The Thyroid is one of the largest endocrine glands, its primary function is to secrete hormones. By means of these hormones, the thyroid controls the body's metabolism, creates proteins, and sensitizes the body to other hormones. The thyroid hormones are essential for nerve development, sexual development, and physical growth as well as for regulating the metabolic rate, body heat, and energy level.
A variety of things can go wrong with the thyroid. Most of the time, thyroid conditions end up in one of two categories: hypothyroidism and hyperthyroidism.
Hypothyroidism occurs when your thyroid isn't producing enough thyroid hormone to keep up with what your body needs. This can be due to a sluggish thyroid gland (for a variety of reasons), a lack of enough thyroid-stimulating hormone by your pituitary gland, a lack of adequate nutrients the thyroid needs to function, a problem with receptor sites throughout the body, or an autoimmune disease like Hashimoto's Disease. There also may be a problem with thyroid hormone receptor sites throughout the body.

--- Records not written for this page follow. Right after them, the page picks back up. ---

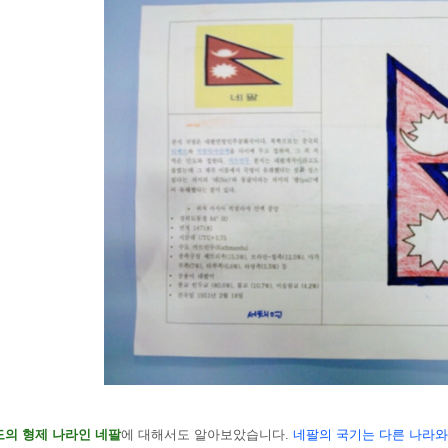
도의 형제 나라인 네팔
에 대해서도 알아보았습니다.
네팔의 국기는 다른 나라와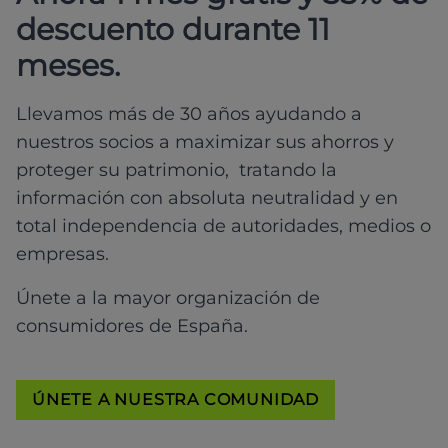
descuento durante 11
meses.
Llevamos más de 30 años ayudando a
nuestros socios a maximizar sus ahorros y
proteger su patrimonio, tratando la
información con absoluta neutralidad y en
total independencia de autoridades, medios o
empresas.
Únete a la mayor organización de
consumidores de España.
ÚNETE A NUESTRA COMUNIDAD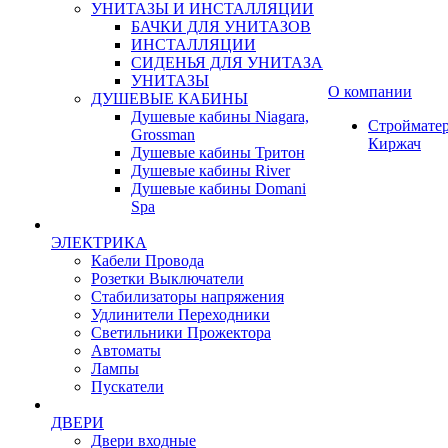
УНИТАЗЫ И ИНСТАЛЛЯЦИИ
БАЧКИ ДЛЯ УНИТАЗОВ
ИНСТАЛЛЯЦИИ
СИДЕНЬЯ ДЛЯ УНИТАЗА
УНИТАЗЫ
О компании
ДУШЕВЫЕ КАБИНЫ
Душевые кабины Niagara,
Строймате
Grossman
Киржач
Душевые кабины Тритон
Душевые кабины River
Душевые кабины Domani
Spa
ЭЛЕКТРИКА
Кабели Провода
Розетки Выключатели
Стабилизаторы напряжения
Удлинители Переходники
Светильники Прожектора
Автоматы
Лампы
Пускатели
ДВЕРИ
Двери входные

Hyperthyroidism occurs when your thyroid produces too much thyroid hormone. Simply put, the body has a regulator (thyroid) for metabolism and body maintenance and the dial gets turned up too high. This is a very serious problem. In hypothyroidism, where the thyroid is underfunctioning, you may feel miserable, but you can still live with it for a long time. Hyperthyroidism, on the other hand, is a great deal more serious.